== RECORDS PROVIDED
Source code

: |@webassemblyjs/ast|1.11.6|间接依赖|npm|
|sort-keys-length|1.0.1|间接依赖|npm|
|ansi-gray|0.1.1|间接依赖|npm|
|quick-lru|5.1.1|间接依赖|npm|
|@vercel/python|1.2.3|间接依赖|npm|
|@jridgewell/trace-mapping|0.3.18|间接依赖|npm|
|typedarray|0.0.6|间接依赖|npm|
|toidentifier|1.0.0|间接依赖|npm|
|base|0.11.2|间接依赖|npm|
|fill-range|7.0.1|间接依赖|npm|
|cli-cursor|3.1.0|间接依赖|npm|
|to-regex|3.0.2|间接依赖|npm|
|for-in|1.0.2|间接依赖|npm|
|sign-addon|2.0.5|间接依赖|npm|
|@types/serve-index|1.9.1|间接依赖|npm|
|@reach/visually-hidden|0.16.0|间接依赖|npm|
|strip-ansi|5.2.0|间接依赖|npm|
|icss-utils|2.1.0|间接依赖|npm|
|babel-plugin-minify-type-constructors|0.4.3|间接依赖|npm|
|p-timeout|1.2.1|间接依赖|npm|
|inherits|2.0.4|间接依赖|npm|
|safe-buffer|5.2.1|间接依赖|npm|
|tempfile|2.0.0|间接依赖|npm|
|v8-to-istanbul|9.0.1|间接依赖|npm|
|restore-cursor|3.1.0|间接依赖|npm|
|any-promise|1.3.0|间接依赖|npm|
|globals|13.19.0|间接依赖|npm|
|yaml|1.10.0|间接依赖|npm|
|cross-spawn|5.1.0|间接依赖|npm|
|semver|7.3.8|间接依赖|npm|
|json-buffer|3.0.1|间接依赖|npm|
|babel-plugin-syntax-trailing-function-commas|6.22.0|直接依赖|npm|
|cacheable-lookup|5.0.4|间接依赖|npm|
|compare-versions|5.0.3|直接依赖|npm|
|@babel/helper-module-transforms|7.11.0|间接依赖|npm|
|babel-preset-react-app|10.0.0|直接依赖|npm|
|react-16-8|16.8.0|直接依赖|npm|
====
=== YOUR GOAL ===
Find the word "ansi" in the data and show each line that holds it.

=== YOUR SOLUTION ===
|ansi-gray|0.1.1|间接依赖|npm|
|strip-ansi|5.2.0|间接依赖|npm|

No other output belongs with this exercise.